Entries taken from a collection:

#####

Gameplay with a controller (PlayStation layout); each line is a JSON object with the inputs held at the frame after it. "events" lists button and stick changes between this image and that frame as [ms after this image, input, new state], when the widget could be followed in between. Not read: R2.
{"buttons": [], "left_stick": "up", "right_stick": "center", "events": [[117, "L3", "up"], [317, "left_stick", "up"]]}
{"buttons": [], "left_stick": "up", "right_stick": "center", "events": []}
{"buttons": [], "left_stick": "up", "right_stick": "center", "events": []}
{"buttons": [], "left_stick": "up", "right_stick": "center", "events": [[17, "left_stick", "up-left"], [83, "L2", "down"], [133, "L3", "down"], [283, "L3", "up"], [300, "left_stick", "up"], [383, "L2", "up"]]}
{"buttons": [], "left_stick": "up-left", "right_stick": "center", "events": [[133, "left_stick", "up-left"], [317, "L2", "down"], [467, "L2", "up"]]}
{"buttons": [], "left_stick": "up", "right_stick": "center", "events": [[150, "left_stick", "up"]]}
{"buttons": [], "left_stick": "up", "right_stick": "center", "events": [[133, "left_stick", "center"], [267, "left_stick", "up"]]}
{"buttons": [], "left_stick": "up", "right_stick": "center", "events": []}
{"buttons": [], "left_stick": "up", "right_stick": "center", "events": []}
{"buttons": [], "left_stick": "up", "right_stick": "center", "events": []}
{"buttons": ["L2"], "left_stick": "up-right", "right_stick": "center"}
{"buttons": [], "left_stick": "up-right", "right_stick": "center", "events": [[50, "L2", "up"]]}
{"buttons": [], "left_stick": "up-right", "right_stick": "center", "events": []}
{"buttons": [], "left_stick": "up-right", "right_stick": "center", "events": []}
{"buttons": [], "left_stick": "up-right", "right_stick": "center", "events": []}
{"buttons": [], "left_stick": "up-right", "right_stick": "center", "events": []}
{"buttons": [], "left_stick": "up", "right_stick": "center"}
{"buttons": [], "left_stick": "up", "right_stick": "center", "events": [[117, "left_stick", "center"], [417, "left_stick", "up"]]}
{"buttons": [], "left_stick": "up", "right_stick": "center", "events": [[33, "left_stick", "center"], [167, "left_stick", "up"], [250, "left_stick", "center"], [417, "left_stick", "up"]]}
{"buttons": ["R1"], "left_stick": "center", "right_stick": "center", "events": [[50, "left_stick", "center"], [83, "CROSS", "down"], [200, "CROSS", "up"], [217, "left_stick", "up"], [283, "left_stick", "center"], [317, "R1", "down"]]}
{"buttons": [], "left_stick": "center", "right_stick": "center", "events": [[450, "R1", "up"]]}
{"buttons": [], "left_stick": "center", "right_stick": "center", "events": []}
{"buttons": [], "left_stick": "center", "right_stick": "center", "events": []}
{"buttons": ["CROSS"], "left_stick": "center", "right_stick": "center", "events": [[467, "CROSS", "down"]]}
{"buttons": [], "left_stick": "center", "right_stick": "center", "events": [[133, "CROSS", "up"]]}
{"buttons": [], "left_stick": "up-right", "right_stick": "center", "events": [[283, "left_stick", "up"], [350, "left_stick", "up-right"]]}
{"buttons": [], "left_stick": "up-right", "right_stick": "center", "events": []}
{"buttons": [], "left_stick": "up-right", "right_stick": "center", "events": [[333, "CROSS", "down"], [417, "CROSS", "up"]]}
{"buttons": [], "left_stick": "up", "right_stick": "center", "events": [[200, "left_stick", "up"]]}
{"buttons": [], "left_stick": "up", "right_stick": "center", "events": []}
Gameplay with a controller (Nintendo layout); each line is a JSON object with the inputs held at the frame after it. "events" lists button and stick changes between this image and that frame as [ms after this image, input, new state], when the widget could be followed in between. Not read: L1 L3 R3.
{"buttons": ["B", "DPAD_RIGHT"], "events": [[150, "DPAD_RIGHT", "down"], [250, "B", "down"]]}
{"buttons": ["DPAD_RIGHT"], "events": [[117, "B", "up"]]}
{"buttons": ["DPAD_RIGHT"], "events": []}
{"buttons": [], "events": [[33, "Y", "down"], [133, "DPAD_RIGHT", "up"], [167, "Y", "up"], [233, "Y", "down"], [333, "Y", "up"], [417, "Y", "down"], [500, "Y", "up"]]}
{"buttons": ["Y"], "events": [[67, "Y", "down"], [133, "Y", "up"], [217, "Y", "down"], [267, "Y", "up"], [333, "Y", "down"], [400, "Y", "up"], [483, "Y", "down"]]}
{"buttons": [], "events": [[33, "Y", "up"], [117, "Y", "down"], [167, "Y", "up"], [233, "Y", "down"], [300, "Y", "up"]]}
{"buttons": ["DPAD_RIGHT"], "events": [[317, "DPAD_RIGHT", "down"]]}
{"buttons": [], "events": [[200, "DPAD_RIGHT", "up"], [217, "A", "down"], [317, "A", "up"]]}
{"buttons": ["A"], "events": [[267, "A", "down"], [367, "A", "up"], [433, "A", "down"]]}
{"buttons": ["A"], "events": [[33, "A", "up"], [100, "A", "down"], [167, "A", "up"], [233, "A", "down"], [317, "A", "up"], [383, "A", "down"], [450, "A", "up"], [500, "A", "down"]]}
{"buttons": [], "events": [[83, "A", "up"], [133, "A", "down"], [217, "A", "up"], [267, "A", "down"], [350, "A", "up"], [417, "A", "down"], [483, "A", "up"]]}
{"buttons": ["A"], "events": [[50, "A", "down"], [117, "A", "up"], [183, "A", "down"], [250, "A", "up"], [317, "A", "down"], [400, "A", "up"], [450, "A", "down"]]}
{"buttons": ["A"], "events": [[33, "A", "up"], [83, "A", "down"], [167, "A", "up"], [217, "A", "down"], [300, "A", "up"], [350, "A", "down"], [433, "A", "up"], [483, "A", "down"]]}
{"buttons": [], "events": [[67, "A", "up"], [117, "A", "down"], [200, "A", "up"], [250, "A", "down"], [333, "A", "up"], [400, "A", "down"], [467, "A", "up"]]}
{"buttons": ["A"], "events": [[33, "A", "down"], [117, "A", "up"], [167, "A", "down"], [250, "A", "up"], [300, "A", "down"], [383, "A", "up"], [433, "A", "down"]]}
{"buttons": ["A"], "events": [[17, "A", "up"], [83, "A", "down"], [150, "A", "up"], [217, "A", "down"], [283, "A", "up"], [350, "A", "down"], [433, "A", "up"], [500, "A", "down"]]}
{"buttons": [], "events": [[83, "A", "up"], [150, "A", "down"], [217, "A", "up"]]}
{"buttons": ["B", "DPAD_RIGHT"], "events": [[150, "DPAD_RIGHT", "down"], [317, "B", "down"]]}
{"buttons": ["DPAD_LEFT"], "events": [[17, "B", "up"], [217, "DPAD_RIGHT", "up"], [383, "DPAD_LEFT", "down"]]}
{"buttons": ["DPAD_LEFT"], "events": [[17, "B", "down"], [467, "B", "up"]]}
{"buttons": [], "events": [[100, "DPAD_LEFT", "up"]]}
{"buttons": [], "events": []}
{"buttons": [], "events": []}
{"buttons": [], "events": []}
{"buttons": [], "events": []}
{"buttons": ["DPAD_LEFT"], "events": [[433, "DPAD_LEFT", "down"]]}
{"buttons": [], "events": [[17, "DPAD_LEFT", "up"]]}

#####

**WORK INSTRUCTIONS**
Please report every line among the entries that includes "image".

**ANSWER TO THIS PROBLEM**
Gameplay with a controller (PlayStation layout); each line is a JSON object with the inputs held at the frame after it. "events" lists button and stick changes between this image and that frame as [ms after this image, input, new state], when the widget could be followed in between. Not read: R2.
Gameplay with a controller (Nintendo layout); each line is a JSON object with the inputs held at the frame after it. "events" lists button and stick changes between this image and that frame as [ms after this image, input, new state], when the widget could be followed in between. Not read: L1 L3 R3.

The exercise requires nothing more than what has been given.